Big Windows Node file system latency and 100% activity (NTFS vs ReFS)

JDA · September 7, 2020, 8:55am

Hi,

A little bit of background first, my node is running under Windows Server 2019 with the native windows service version. It has been growing since the past year and it is now around 11TB with 7.8 million files with an average size of 1.4MB.

I noticed huge latency on the volume hosting the data’s since the volume reached around 4-5TB and it keep getting worse as the volume increased. Moving the database files to SSD reduced the problems but did not solve it completely.

The file system used for the data drive was NTFS with 4KB clusters
The drive activity was constantly around 80-100%
The average latency was way above 300ms even when the activity was very low

Listing the files on the volume was very slow and I started suspecting defragmentation or files count problems. I tried defragmenting the volume but it was taking ages and did not seem to solve anything.

I then though of two options:

Try to migrate the volume to a NTFS 64KB cluster to try to reduce the MFT file and limit fragmentation. However, I would lose a little bit of space, as the average file size is not very huge.
Try to migrate the volume to ReFS 4KB. ReFS have his pro and cons but it there is something that I does much better than NTFS is dealing with huge numbers of files, NTFS usually keep getting slower and slower the more file you add (talking about millions of files here)

I chose to test ReFS. I migrated my 11TB volume to a new ReFS 4KB partition (took some time for the copy but the node downtime was only 20 min) and it is the night and day:

Average latency under 1ms
Average activity is around 5-10%
Node startup have the data volume at 60% for 3-4 minutes compare to 100% for more than 30 min before
Listing the files on the volume is quite fast now

PS: It is just my experience; I am not saying that ReFS is better than NTFS for every Windows node. But if you are facing huge latency spike on a > 10TB volume on Windows Server it might be the solution for you.

PartMent · August 17, 2021, 5:09am

Tried ReFS with a week.
Storj startup time (listing files) definitely faster than NTFS.
I used this repo to format partition on Windows 10 pro 21H1
But now ReFS doesn’t support size grow or shrink.

Alexey · August 17, 2021, 8:06am

Please, check that number of started uploads is equal finished.

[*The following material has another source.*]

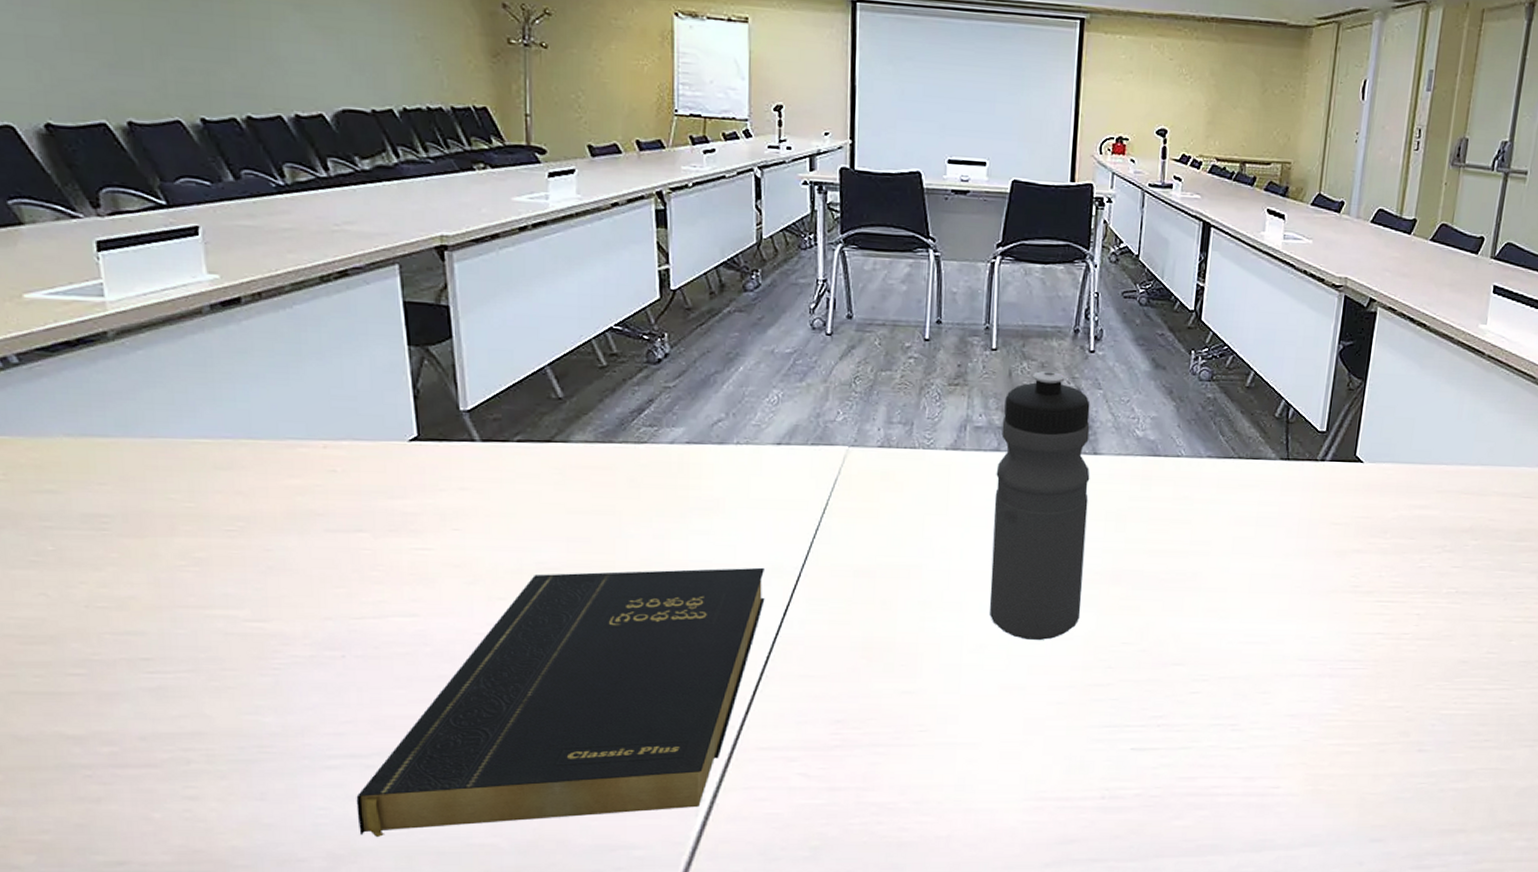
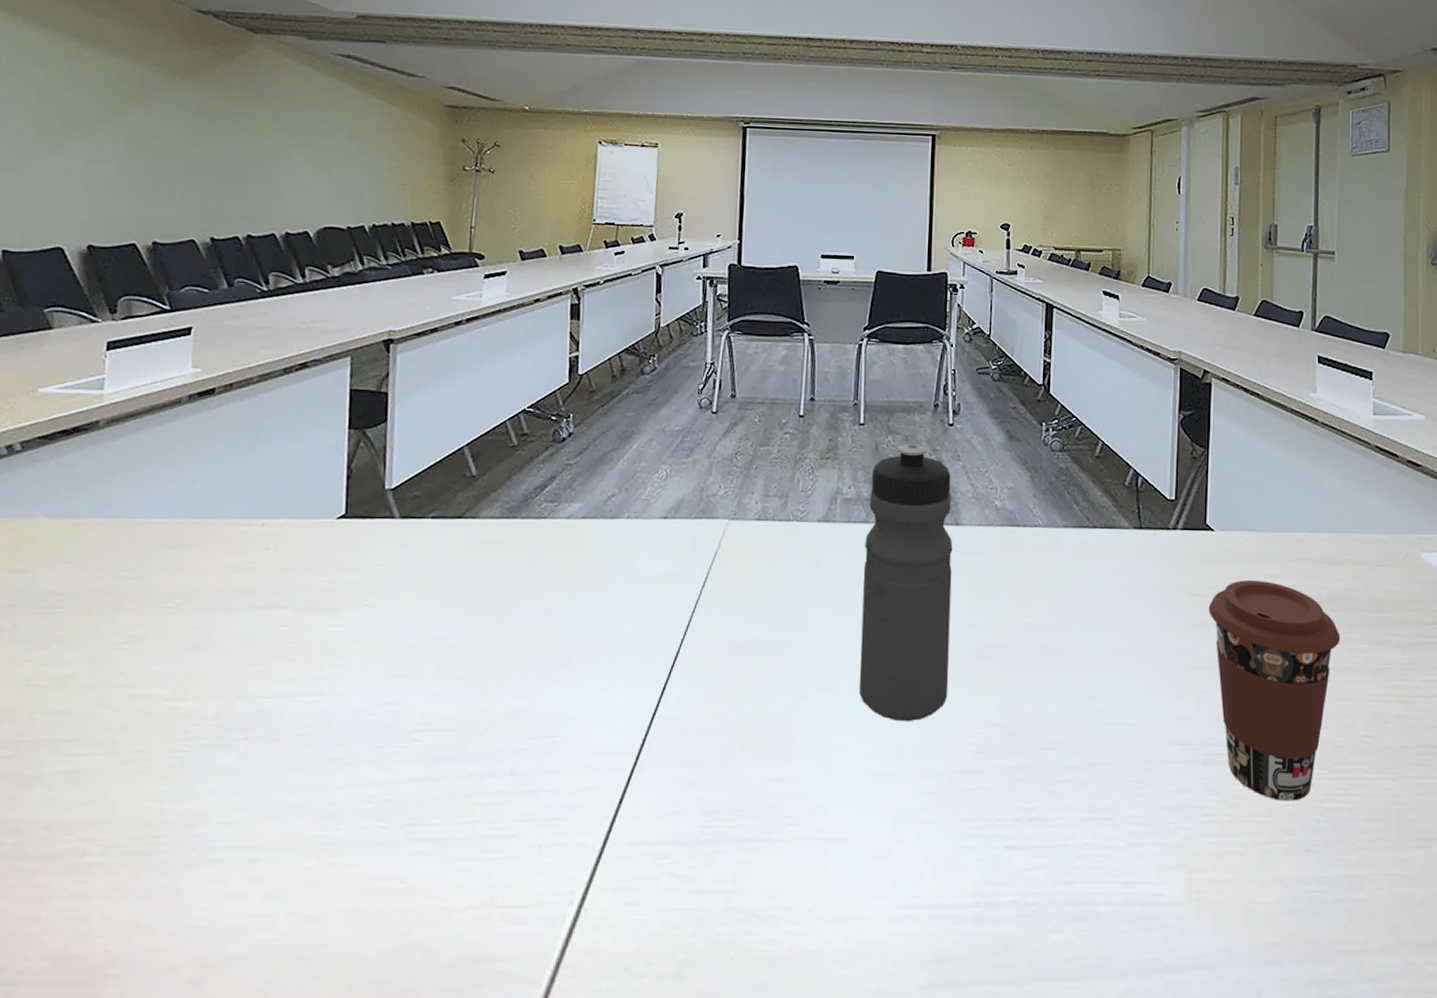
book: present [356,567,765,838] -> none [231,643,646,944]
coffee cup: none [1349,510,1478,709] -> present [1208,579,1341,801]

PartMent · August 17, 2021, 12:43pm

Everything in log looks fine.
I see “upload started” and “uploaded”.
No critical error or warning.

JDA · September 7, 2021, 7:02am

As much as I suggest the use of ReFS on a huge node (> 10TB) I strongly advise you against doing it on a client OS. This should only be done on a Server OS.
ReFS is not really supported on Windows 10, you are asking for trouble :x

serger001 · October 12, 2021, 5:16pm

I use refs in windows 2019 and lost my 1tb node after reboot. After windows booted disk with data was in raw format. There are maaany questions in google by keyword: refs raw disk recovery
and no windows solution… it’s sadness

JDA · October 12, 2021, 5:41pm

It’s super strange, last time I heard about ReFS issues was back then in 2012 R2. Did you looked at the EventLog? it should tell you why the volume was set to this state.
Did the computer crashed during the reboot? Or the disk subsystem had an issue?

jammerdan · October 12, 2021, 5:48pm

ReFS is a typical Microsoft product. They started it with lots of enthusiasm but didn’t think it to the end and finally built a useless product.

It happened to me too: It was running like a charm at the beginning and I could not believe the warnings I had read on the internet. Then one day BANG HDD went into RAW mode shortly after I had consolidated Terabytes onto it and retired the old drives.
Where there are ways to recover a raw disk with Ntfs with ReFS there was no easy solution. Microsoft only offered a tiny CLI tool, 3rd party tools like Testdisk did not exist. So I had to follow Microsofts idea: The only solution was to buy a new drive, minimum the size of the one I needed to recover and perform a fullscan and copy all data found over to the new one. Not only did it cost me a new 8 TB drive as I had no spare of such a size, the fullscan also took like a week. At the end it has worked and I got my data back but this was not exactly the experience that I had expected from a freshly built state of the art new file system that was advertised as resilient and especially suitable for large amounts of data.

I happily went back to Ntfs, there will be no Refs for me for the next years until this product is really reliable.

serger001 · October 12, 2021, 5:54pm

The electricity went out. Other (NTFS) disks boot normal refs died. Now format it into ntfs and all right… Except my 8 months data :(((

JDA · October 12, 2021, 6:16pm

I see. ReFs does’t like power outrage at all :x
Using it in a Storage Space configuration with the option IsPowerProtected to false solve this issue, but it require aditional configuration.

That been said, for small volumes (anything bellow 10TB) there is really no benefit to use ReFS anyway.

jammerdan · May 2, 2022, 6:34am

ReFS seems to continue to be a horror story:

I would love to use it but still it seems to be not as reliable as it should be.